> [Excerpt provided]:
For those of you who are feeling an overwhelming desire to "google" right now, I have already done so – because I didn't want to believe these numbers myself. Unfortunately, a number of sources, including reports from the World Water Fund and the Wall Street Journal, confirm these stats – it's not just crazy church propaganda. This message from the Advent Conspiracy is true, and it is uncomfortable.
Speaking of uncomfortable messages, let's turn now to today's Gospel reading. This selection from Matthew doesn't sound much like the Advent we know and love – Isaiah's promises of peace and comfort, or Mary and Elizabeth rejoicing over the children they are expecting. This sounds very different, with John the Baptist sending messengers to ask whether Jesus is really the coming one, to which he receives a reply that seems to raise more questions than it answers. Why would we read about these doubts during this season when we're supposed to be awaiting a world-changing event: Christ's coming? John's questions are puzzling, because early in Matthew's Gospel, in the portion we heard last week, John very confidently proclaims the coming of the Messiah: "One who is more powerful than I is coming after me; I am not worthy to carry his sandals! He will baptize you with the Holy Spirit and fire!" So what has happened since then to shake John's confidence?

> [The data]:
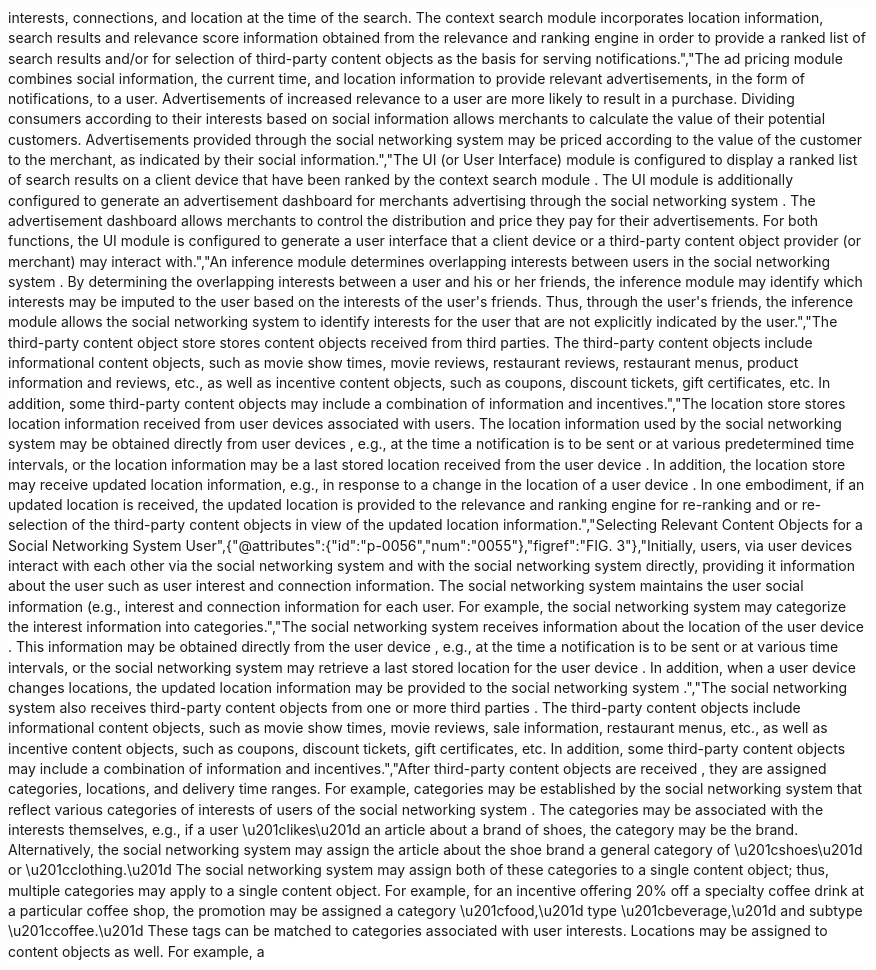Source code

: interests, connections, and location at the time of the search. The context search module  incorporates location information, search results and relevance score information obtained from the relevance and ranking engine  in order to provide a ranked list of search results and\/or for selection of third-party content objects as the basis for serving notifications.","The ad pricing module  combines social information, the current time, and location information to provide relevant advertisements, in the form of notifications, to a user. Advertisements of increased relevance to a user are more likely to result in a purchase. Dividing consumers according to their interests based on social information allows merchants to calculate the value of their potential customers. Advertisements provided through the social networking system  may be priced according to the value of the customer to the merchant, as indicated by their social information.","The UI (or User Interface) module  is configured to display a ranked list of search results on a client device  that have been ranked by the context search module . The UI module  is additionally configured to generate an advertisement dashboard for merchants advertising through the social networking system . The advertisement dashboard allows merchants to control the distribution and price they pay for their advertisements. For both functions, the UI module is configured to generate a user interface that a client device  or a third-party content object provider (or merchant)  may interact with.","An inference module  determines overlapping interests between users in the social networking system . By determining the overlapping interests between a user and his or her friends, the inference module  may identify which interests may be imputed to the user based on the interests of the user's friends. Thus, through the user's friends, the inference module  allows the social networking system  to identify interests for the user that are not explicitly indicated by the user.","The third-party content object store  stores content objects received from third parties. The third-party content objects include informational content objects, such as movie show times, movie reviews, restaurant reviews, restaurant menus, product information and reviews, etc., as well as incentive content objects, such as coupons, discount tickets, gift certificates, etc. In addition, some third-party content objects may include a combination of information and incentives.","The location store  stores location information received from user devices associated with users. The location information used by the social networking system  may be obtained directly from user devices , e.g., at the time a notification is to be sent or at various predetermined time intervals, or the location information may be a last stored location received from the user device . In addition, the location store  may receive updated location information, e.g., in response to a change in the location of a user device . In one embodiment, if an updated location is received, the updated location is provided to the relevance and ranking engine  for re-ranking and or re-selection of the third-party content objects in view of the updated location information.","Selecting Relevant Content Objects for a Social Networking System User",{"@attributes":{"id":"p-0056","num":"0055"},"figref":"FIG. 3"},"Initially, users, via user devices  interact  with each other via the social networking system  and with the social networking system  directly, providing it information about the user such as user interest and connection information. The social networking system  maintains  the user social information (e.g., interest and connection information for each user. For example, the social networking system  may categorize the interest information into categories.","The social networking system  receives  information about the location of the user device . This information may be obtained directly from the user device , e.g., at the time a notification is to be sent or at various time intervals, or the social networking system  may retrieve a last stored location for the user device . In addition, when a user device  changes locations, the updated location information may be provided to the social networking system .","The social networking system  also receives  third-party content objects from one or more third parties . The third-party content objects include informational content objects, such as movie show times, movie reviews, sale information, restaurant menus, etc., as well as incentive content objects, such as coupons, discount tickets, gift certificates, etc. In addition, some third-party content objects may include a combination of information and incentives.","After third-party content objects are received , they are assigned  categories, locations, and delivery time ranges. For example, categories may be established by the social networking system  that reflect various categories of interests of users of the social networking system . The categories may be associated with the interests themselves, e.g., if a user \u201clikes\u201d an article about a brand of shoes, the category may be the brand. Alternatively, the social networking system  may assign the article about the shoe brand a general category of \u201cshoes\u201d or \u201cclothing.\u201d The social networking system  may assign both of these categories to a single content object; thus, multiple categories may apply to a single content object. For example, for an incentive offering 20% off a specialty coffee drink at a particular coffee shop, the promotion may be assigned a category \u201cfood,\u201d type \u201cbeverage,\u201d and subtype \u201ccoffee.\u201d These tags can be matched to categories associated with user interests. Locations may be assigned to content objects as well. For example, a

> [Task statement]: Return the passage from the excerpt on Advent and John the Baptist above, starting at "For those of" and ending at "it is uncomfortable.", copied character for character.

> [Answer for this exercise]:
For those of you who are feeling an overwhelming desire to "google" right now, I have already done so – because I didn't want to believe these numbers myself. Unfortunately, a number of sources, including reports from the World Water Fund and the Wall Street Journal, confirm these stats – it's not just crazy church propaganda. This message from the Advent Conspiracy is true, and it is uncomfortable.